DATASET EXTRACT:
┌──

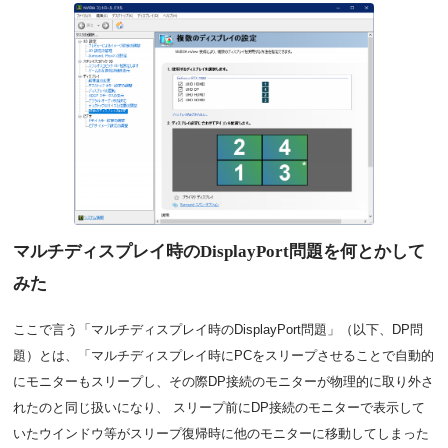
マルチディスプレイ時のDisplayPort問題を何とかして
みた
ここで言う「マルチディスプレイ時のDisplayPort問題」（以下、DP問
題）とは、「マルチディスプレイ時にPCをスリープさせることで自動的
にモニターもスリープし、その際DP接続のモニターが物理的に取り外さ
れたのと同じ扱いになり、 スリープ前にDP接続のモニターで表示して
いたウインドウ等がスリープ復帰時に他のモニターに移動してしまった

└──
┌──

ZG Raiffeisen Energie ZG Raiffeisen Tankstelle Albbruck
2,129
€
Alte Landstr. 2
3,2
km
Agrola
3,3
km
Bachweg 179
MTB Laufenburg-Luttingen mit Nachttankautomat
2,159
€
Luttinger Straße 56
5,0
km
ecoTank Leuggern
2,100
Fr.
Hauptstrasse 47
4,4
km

└──

ABOUT THIS TASK:
Could you repeat exactly the lines above from the line with "マルチディスプレイ時のDisplayPort問題を何とかして" up to and including the line with "いたウインドウ等がスリープ復帰時に他のモニターに移動してしまった", and only those?

WRITTEN RESPONSE:
マルチディスプレイ時のDisplayPort問題を何とかして
みた
ここで言う「マルチディスプレイ時のDisplayPort問題」（以下、DP問
題）とは、「マルチディスプレイ時にPCをスリープさせることで自動的
にモニターもスリープし、その際DP接続のモニターが物理的に取り外さ
れたのと同じ扱いになり、 スリープ前にDP接続のモニターで表示して
いたウインドウ等がスリープ復帰時に他のモニターに移動してしまった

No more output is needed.